Clause 3 - Amount of penalty and form of penalty notice
Criminal Justice and Police Bill
12:15 pm

Mr Simon Hughes (North Southwark and Bermondsey, Liberal Democrat)
We have now reached the debate on the amount of the penalty and the form of the notice. This is a simple probing amendment, suggesting that there should be a fixed maximum. As it stands, the clause allows the Secretary of State to specify the maximum penalty by order. It then qualifies the amount that can be specified by limiting it to a tariff linked to the maximum fine for which someone would be liable if convicted of the offence, and proposes that the fixed penalty notice should be no more than half of what the fine would be. It also goes on to other matters that we can debate later, including the provision that the order would need to be laid before Parliament on a negative resolution procedure, to be prayed against rather than affirmed.
I propose that there should be a maximum £50 fine to test what league we are in.

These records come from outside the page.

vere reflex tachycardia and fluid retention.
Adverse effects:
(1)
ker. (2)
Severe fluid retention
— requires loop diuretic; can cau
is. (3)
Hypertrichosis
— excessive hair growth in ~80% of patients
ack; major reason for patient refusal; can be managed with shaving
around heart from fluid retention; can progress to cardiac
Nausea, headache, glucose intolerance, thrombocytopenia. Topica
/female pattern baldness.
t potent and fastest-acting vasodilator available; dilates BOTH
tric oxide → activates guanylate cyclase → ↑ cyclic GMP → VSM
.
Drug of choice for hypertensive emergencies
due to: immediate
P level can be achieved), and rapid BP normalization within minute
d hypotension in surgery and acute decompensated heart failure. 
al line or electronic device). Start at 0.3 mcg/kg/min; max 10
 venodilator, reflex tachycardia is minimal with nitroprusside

I suspect that this is also why the Conservatives have proposed a maximum of £100. I am concerned about this for the reasons that I gave earlier. The danger of this system is that it seeks to penalise people, or put them in a position where they will be penalised, irrespective of their means. Although £100, £200 or £300 may be nothing to some people, it is a huge amount to others. The possibility of imposing a fine that is beyond the reasonable means of the person given the fixed penalty notice brings the whole system into disrepute.

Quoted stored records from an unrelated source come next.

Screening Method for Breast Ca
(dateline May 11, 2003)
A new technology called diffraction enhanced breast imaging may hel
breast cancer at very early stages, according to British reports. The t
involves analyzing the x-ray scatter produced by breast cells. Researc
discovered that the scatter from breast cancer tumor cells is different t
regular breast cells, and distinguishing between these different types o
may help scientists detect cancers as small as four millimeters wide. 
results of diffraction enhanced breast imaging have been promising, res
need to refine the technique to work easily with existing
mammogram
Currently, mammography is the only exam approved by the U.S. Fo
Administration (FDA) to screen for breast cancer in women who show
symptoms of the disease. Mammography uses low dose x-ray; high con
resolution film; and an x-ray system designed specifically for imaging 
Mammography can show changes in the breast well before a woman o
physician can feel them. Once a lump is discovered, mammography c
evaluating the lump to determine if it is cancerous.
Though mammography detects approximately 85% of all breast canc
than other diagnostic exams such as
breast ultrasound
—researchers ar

What happens to someone who has no spare money at all? Let us take the extreme example of an asylum seeker who receives a voucher, has no money or access to money, is not allowed to work and receives no benefits. How does such a person get hold of the £50, £100 or £200? How does someone on the minimum amount of benefit suddenly find that money within the appropriate period, other than by borrowing it or stealing it? Because this system is so geared to the well-off, the person who can simply pay his way out of trouble, and so geared against anyone who cannot do that, we need an extremely low penalty. People who go on offending will get several very low penalties.
I ask Ministers to be absolutely clear about what the maximum is. As I do not have the information readily available, and the Minister has all his civil servants to provide the answers, could he tell us the current maximum fine for all the offences in the list are so that we can know exactly what we are talking about if the Government propose that there should be the ability to pay up to half the fine? If it is more than £100, it is certainly unacceptable. I hope that it is no more than £50.